*** Data supplied ***
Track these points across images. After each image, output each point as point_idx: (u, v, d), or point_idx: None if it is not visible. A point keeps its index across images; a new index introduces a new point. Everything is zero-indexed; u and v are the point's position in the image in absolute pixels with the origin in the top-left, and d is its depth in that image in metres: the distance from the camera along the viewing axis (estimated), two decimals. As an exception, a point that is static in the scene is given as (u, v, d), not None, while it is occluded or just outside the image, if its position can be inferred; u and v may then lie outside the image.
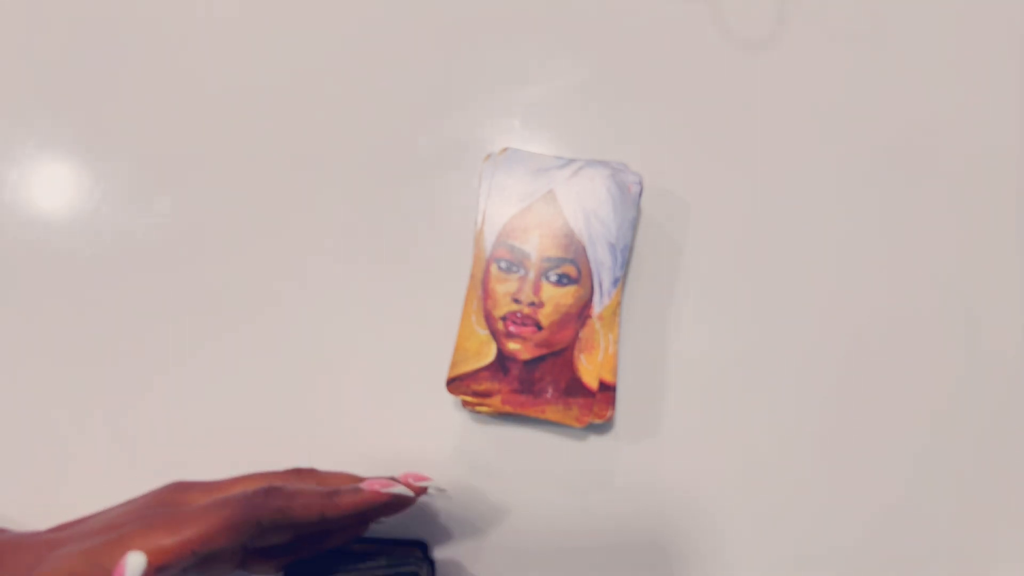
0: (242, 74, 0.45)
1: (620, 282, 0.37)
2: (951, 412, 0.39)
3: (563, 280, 0.37)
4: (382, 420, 0.39)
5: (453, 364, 0.36)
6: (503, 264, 0.38)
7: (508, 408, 0.36)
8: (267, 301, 0.41)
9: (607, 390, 0.36)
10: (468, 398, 0.36)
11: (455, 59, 0.45)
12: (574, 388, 0.36)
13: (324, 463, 0.38)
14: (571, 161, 0.39)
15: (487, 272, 0.38)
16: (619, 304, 0.37)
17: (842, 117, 0.43)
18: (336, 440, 0.38)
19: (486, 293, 0.37)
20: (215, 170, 0.43)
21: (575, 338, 0.37)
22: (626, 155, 0.43)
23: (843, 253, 0.41)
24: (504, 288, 0.37)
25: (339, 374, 0.39)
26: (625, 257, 0.38)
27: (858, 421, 0.39)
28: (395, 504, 0.32)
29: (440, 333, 0.40)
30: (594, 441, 0.38)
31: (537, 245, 0.38)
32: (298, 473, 0.32)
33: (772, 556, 0.37)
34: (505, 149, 0.39)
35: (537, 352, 0.37)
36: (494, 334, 0.37)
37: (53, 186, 0.43)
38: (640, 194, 0.38)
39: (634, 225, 0.39)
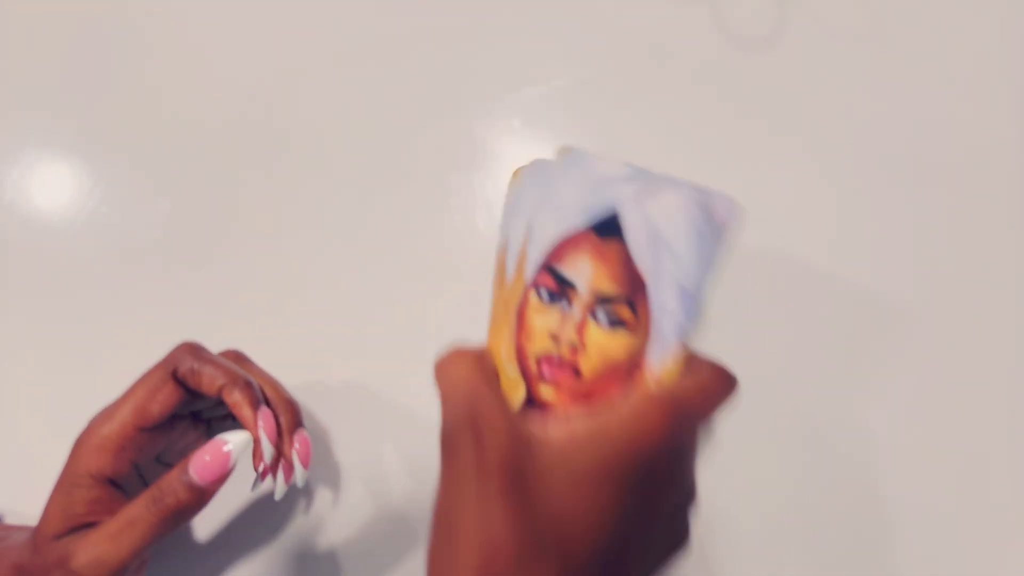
0: (242, 74, 0.45)
1: (686, 337, 0.29)
2: (953, 411, 0.39)
3: (614, 323, 0.30)
4: (382, 421, 0.39)
5: None
6: (544, 293, 0.30)
7: None
8: (267, 301, 0.41)
9: None
10: None
11: (455, 59, 0.45)
12: None
13: (324, 464, 0.39)
14: (642, 172, 0.30)
15: (524, 300, 0.31)
16: (683, 367, 0.29)
17: (842, 117, 0.44)
18: (336, 441, 0.38)
19: (520, 324, 0.31)
20: (215, 170, 0.43)
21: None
22: (626, 155, 0.38)
23: (843, 252, 0.42)
24: (543, 322, 0.30)
25: (338, 375, 0.39)
26: (699, 307, 0.29)
27: (859, 421, 0.39)
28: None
29: (440, 334, 0.37)
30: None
31: (589, 276, 0.30)
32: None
33: (772, 556, 0.37)
34: (565, 148, 0.31)
35: (574, 404, 0.30)
36: (524, 374, 0.30)
37: (53, 186, 0.44)
38: (730, 228, 0.29)
39: (717, 266, 0.30)
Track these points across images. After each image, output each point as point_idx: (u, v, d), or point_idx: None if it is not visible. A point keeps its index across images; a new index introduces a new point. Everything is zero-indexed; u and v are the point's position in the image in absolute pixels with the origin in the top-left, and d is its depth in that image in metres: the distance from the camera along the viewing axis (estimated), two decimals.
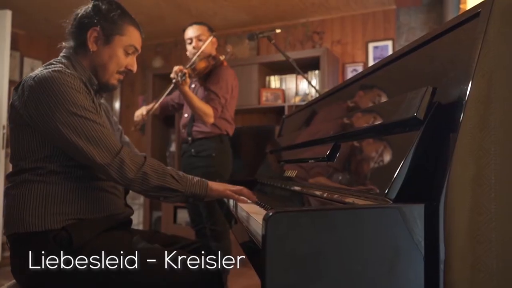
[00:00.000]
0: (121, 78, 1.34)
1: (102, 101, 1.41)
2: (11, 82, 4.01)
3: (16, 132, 1.21)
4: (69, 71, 1.18)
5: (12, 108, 1.21)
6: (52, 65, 1.21)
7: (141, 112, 2.41)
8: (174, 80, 2.19)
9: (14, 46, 4.05)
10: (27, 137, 1.18)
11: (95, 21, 1.25)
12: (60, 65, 1.22)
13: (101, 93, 1.36)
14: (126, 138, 1.59)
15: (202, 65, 2.35)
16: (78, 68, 1.27)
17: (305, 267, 0.65)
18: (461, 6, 2.57)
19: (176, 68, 2.20)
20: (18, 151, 1.20)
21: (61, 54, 1.30)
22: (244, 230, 1.08)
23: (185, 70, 2.19)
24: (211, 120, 2.33)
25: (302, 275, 0.65)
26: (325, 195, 0.96)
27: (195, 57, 2.34)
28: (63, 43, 1.32)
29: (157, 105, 2.42)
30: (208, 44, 2.39)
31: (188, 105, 2.34)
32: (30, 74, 1.19)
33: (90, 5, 1.28)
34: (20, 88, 1.17)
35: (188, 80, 2.21)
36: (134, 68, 1.35)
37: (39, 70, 1.18)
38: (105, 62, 1.28)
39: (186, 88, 2.23)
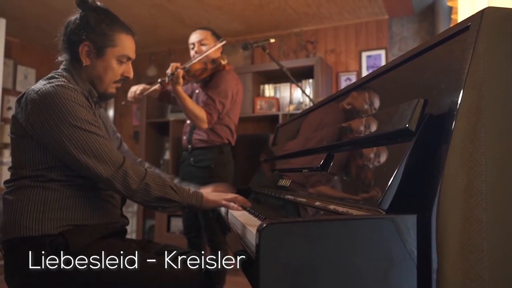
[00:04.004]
0: (118, 86, 1.36)
1: (101, 109, 1.42)
2: (4, 90, 4.00)
3: (17, 143, 1.22)
4: (71, 85, 1.19)
5: (14, 120, 1.22)
6: (54, 79, 1.22)
7: (135, 89, 2.20)
8: (159, 79, 2.08)
9: (7, 54, 4.04)
10: (29, 148, 1.19)
11: (84, 36, 1.25)
12: (62, 79, 1.23)
13: (101, 103, 1.37)
14: (125, 147, 1.59)
15: (196, 67, 2.21)
16: (79, 81, 1.28)
17: (299, 277, 0.66)
18: (453, 16, 2.60)
19: (172, 65, 2.08)
20: (18, 161, 1.22)
21: (61, 66, 1.31)
22: (238, 239, 1.08)
23: (179, 69, 2.06)
24: (205, 125, 2.23)
25: (296, 285, 0.65)
26: (318, 204, 0.96)
27: (195, 60, 2.21)
28: (59, 58, 1.32)
29: (152, 88, 2.17)
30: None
31: (180, 107, 2.21)
32: (33, 87, 1.20)
33: (78, 16, 1.28)
34: (23, 101, 1.18)
35: (181, 81, 2.07)
36: (131, 75, 1.35)
37: (42, 83, 1.19)
38: (101, 74, 1.29)
39: (179, 88, 2.10)
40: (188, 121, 2.47)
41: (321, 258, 0.66)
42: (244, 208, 1.35)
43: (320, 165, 1.05)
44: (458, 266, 0.65)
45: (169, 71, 2.07)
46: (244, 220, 1.14)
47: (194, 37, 2.36)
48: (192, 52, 2.36)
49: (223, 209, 1.44)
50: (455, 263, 0.65)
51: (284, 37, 4.04)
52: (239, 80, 2.44)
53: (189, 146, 2.40)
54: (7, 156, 4.06)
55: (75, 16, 1.29)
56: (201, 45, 2.32)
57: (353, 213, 0.78)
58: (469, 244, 0.66)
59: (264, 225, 0.65)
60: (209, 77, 2.34)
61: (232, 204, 1.30)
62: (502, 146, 0.68)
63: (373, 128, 0.87)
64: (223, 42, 2.27)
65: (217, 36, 2.38)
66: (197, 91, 2.47)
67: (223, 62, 2.31)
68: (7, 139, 4.04)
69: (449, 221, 0.65)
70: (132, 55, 1.34)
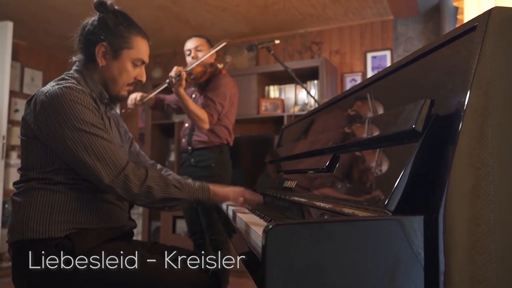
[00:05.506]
*** End of Data supplied ***
## Problem requirements
From the line holding "1: (620, 282, 0.37)" to the line holding "8: (174, 80, 2.19)", both included, retype the entries above exactly and drop the pictures.

## Response area
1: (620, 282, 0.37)
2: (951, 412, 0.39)
3: (563, 280, 0.37)
4: (382, 420, 0.39)
5: (453, 364, 0.36)
6: (503, 264, 0.38)
7: (508, 408, 0.36)
8: (267, 301, 0.41)
9: (607, 390, 0.36)
10: (468, 398, 0.36)
11: (455, 59, 0.45)
12: (574, 388, 0.36)
13: (324, 463, 0.38)
14: (571, 161, 0.39)
15: (487, 272, 0.38)
16: (619, 304, 0.37)
17: (842, 117, 0.43)
18: (336, 440, 0.38)
19: (486, 293, 0.37)
20: (215, 170, 0.43)
21: (575, 338, 0.37)
22: (626, 155, 0.43)
23: (843, 253, 0.41)
24: (504, 288, 0.37)
25: (339, 374, 0.39)
26: (625, 257, 0.38)
27: (858, 421, 0.39)
28: (395, 504, 0.32)
29: (440, 333, 0.40)
30: (594, 441, 0.38)
31: (537, 245, 0.38)
32: (298, 473, 0.32)
33: (772, 556, 0.37)
34: (505, 149, 0.39)
35: (537, 352, 0.37)
36: (494, 334, 0.37)
37: (53, 186, 0.43)
38: (640, 194, 0.38)
39: (634, 225, 0.39)
0: (242, 74, 0.45)
1: (686, 337, 0.29)
2: (953, 411, 0.39)
3: (614, 323, 0.30)
4: (382, 421, 0.39)
5: None
6: (544, 293, 0.30)
7: None
8: (267, 301, 0.41)
9: None
10: None
11: (455, 59, 0.45)
12: None
13: (324, 464, 0.39)
14: (642, 172, 0.30)
15: (524, 300, 0.31)
16: (683, 367, 0.29)
17: (842, 117, 0.44)
18: (336, 441, 0.38)
19: (520, 324, 0.31)
20: (215, 170, 0.43)
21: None
22: (626, 155, 0.38)
23: (843, 252, 0.42)
24: (543, 322, 0.30)
25: (338, 375, 0.39)
26: (699, 307, 0.29)
27: (859, 421, 0.39)
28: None
29: (440, 334, 0.37)
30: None
31: (589, 276, 0.30)
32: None
33: (772, 556, 0.37)
34: (565, 148, 0.31)
35: (574, 404, 0.30)
36: (524, 374, 0.30)
37: (53, 186, 0.44)
38: (730, 228, 0.29)
39: (717, 266, 0.30)
Track these points across images. After each image, output each point as point_idx: (u, v, d), or point_idx: None if it is not visible. A point keeps its index across images; a new index introduces a new point. Everything is zero-indexed; u and v are the point's position in the image in absolute pixels with the origin in the top-left, and d is its depth in that image in metres: the distance from the camera along the viewing axis (estimated), two decimals.
[00:00.000]
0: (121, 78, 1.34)
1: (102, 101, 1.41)
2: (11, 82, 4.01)
3: (16, 132, 1.21)
4: (69, 71, 1.18)
5: (12, 108, 1.21)
6: (52, 65, 1.21)
7: (141, 112, 2.41)
8: (174, 80, 2.19)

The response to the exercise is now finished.